To Glazer's point, three of the Bucs' top four wide receivers -- Jalen McMillan, Chris Godwin Jr. and Mike Evans -- missed a combined 30 starts, while offensive linemen Tristan Wirfs, Ben Bredeson, Cody Mauch and Luke Goedeke missed a combined 32. Running back Bucky Irving was out seven games, and starting tight end Cade Otton missed one. On defense, starters Calijah Kancey, Logan Hall, Haason Reddick, SirVocea Dennis, Jamel Dean, Zyon McCollum and Tykee Smith missed a combined 30 contests.

"There were a lot of close games down the stretch that didn't go our way," Glazer said. "But we're trying to build a championship team. You can try and throw a dart every year -- or you can try and build a Super Bowl-winning team. We feel like we had a great team, and we're constantly building, building, building -- adding to the foundations that we have."

In the past, this ownership group had a reputation for being impatient, firing Lovie Smith (20-28) after two seasons, the same with Greg Schiano (11-21) and then parting ways with Raheem Morris after three seasons (34-42). They also fired Super Bowl-winning head coach Jon Gruden one year removed from a playoff berth in 2008, and Tony Dungy after a 10-6 record in 2021 (54-42).

In Bowles' case, his teams clinched three straight NFC South titles and two of them came without Tom Brady and fewer resources because of dead money. But his critics point to a division where being around .500 is good enough to win it, and the Bucs did just that -- escaping in three straight years marked by in-season collapses.

Still, Glazer said there is no threshold Bowles needs to meet to keep his job in 2026.

"The National Football League, every year, every coach you see the turnover," Glazer said. "It's a tough job, a lot of expectations. But no [there is no stated win total that Bowles has to reach]. ... After we won the Super Bowl, everyone expected the floor to fall out for this franchise. It's hard to win the Super Bowl and turn it around real quick and win it again. You got the salary cap and everything you're dealing with. There's so much involved -- injuries -- that come into play."

Todd Bowles is 35-33 in four seasons as the head coach of the Tampa Bay Buccaneers. Cliff Welch/Icon Sportswire

To try and rectify this, Bowles made changes to his staff. He switched his strength and conditioning members, parting ways with the head of strength and conditioning since 2019, Anthony Piroli. Bowles also fired offensive coordinator Josh Grizzard, special teams coordinator Thomas McGaughey, quarterbacks coach Thad Lewis, cornerbacks coach Kevin Ross and defensive line coach Charlie Strong -- with senior offensive assistant Tom Moore and safeties coach Nick Rapone retiring.

"I think Todd has done a really good job in a lot of areas that we feel like he's the right man to steady the ship," Licht said via Pewter Report. "I'm confident in some of the things that we're looking at and improvements we're trying to make."

One key signing for Bowles was Alex Anzalone, who will play Lavonte David's weakside linebacker position and wear the green helmet sticker. At the time of Anzalone's signing, his role had not been defined -- as David had not yet announced his retirement. Despite making moves at the position, it will be hard to replace one of the pillars of the franchise in David, but adding to the linebacker room later this month in the draft could be on the table -- especially if Bowles convinces the front office to take a player he likes.

"I feel like there's some guys in this draft that can really play," Bowles said. "There's quite a few of them -- at least 10 or 12 of them for sure. And the trait we look for the most is probably instinctiveness. You look for instincts right there and how they read and how they scrape and how they go. And I think there's a bunch of those in that draft."

Licht said he's "excited" in what Tampa Bay is doing this offseason, but it's up to Bowles and the team to prove that being back in 2027 is something that ownership will want to sign off on again.

→ Extracted records:

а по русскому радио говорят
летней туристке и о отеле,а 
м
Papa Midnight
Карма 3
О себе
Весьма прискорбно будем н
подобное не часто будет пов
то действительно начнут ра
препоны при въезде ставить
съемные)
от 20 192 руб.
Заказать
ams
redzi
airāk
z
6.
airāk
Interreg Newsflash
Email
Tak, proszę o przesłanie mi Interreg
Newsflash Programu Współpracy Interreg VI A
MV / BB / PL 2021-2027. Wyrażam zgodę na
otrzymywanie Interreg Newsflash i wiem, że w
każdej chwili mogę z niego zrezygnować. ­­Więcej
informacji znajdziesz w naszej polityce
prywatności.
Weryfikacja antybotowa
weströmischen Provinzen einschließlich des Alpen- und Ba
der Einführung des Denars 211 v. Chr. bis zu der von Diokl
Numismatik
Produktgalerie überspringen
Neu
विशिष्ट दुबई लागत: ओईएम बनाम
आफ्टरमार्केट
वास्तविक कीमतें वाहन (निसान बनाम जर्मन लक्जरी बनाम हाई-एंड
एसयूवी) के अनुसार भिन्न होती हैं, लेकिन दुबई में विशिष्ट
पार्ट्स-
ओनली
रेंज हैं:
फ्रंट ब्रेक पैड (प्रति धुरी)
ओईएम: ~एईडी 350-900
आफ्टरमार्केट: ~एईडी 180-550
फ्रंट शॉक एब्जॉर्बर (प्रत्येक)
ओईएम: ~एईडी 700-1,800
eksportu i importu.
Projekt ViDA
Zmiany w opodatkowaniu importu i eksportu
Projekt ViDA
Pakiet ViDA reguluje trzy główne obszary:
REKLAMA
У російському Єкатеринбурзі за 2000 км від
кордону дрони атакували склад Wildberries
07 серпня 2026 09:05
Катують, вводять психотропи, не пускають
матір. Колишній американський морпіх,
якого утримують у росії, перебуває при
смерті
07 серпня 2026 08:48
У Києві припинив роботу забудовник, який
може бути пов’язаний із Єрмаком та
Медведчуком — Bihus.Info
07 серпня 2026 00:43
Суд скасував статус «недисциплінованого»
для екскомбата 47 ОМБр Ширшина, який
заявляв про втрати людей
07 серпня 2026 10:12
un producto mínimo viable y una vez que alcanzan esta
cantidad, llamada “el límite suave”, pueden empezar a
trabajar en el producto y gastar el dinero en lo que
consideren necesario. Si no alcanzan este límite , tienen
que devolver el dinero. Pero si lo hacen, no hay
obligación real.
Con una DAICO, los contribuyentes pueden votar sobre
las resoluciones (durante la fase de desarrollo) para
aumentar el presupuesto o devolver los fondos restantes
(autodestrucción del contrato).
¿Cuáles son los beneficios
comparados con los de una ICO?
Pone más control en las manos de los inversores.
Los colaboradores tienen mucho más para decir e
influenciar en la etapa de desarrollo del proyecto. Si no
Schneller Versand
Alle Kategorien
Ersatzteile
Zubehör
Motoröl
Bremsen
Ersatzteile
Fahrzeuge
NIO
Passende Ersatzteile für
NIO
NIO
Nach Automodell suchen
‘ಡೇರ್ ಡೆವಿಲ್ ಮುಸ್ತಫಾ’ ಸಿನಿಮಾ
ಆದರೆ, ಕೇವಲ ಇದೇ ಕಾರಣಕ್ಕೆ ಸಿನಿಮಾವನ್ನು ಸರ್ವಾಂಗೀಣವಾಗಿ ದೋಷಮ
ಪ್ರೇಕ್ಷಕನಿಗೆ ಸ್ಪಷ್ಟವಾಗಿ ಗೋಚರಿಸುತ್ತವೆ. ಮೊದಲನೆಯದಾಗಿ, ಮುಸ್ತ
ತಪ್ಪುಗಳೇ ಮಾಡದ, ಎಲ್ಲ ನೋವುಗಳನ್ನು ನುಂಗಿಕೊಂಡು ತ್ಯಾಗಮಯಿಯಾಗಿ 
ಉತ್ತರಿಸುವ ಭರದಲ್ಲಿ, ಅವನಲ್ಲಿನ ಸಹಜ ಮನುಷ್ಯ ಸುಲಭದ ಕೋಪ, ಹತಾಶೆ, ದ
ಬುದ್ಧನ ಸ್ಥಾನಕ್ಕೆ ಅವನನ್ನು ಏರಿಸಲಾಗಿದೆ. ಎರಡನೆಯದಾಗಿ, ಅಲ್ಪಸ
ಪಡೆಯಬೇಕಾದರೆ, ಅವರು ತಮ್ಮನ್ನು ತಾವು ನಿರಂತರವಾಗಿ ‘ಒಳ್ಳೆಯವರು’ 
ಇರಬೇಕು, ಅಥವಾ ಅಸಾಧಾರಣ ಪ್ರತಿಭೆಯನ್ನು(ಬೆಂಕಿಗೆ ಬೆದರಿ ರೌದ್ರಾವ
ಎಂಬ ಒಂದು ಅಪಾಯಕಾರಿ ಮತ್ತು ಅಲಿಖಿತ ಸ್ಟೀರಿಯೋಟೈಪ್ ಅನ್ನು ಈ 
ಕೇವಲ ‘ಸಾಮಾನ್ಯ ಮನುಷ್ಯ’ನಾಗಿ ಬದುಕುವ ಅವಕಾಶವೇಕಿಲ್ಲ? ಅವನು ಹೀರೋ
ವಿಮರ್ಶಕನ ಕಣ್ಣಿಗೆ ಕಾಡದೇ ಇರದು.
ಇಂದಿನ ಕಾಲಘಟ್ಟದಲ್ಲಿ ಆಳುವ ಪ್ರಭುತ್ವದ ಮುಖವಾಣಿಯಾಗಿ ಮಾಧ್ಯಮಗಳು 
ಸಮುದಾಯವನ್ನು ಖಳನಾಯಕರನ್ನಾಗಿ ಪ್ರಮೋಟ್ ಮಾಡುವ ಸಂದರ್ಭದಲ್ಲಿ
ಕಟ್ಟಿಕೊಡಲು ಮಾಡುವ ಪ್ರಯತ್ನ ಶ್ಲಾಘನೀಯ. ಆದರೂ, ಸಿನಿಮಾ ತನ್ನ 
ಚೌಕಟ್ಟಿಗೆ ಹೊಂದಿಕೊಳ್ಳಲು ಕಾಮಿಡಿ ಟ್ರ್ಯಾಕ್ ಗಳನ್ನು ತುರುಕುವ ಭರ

→ The problem: Decide whether each statement agrees with the article about Todd Bowles. Answer yes or no and quote the deciding words. 1. Glazer named a win total that Bowles must reach to keep his job in 2026. 2. Anthony Piroli had been head of strength and conditioning since 2019. 3. Running back Bucky Irving missed seven games.

→ Response:
1. No: "Glazer said there is no threshold Bowles needs to meet to keep his job in 2026."
2. Yes: "parting ways with the head of strength and conditioning since 2019, Anthony Piroli"
3. Yes: "Running back Bucky Irving was out seven games"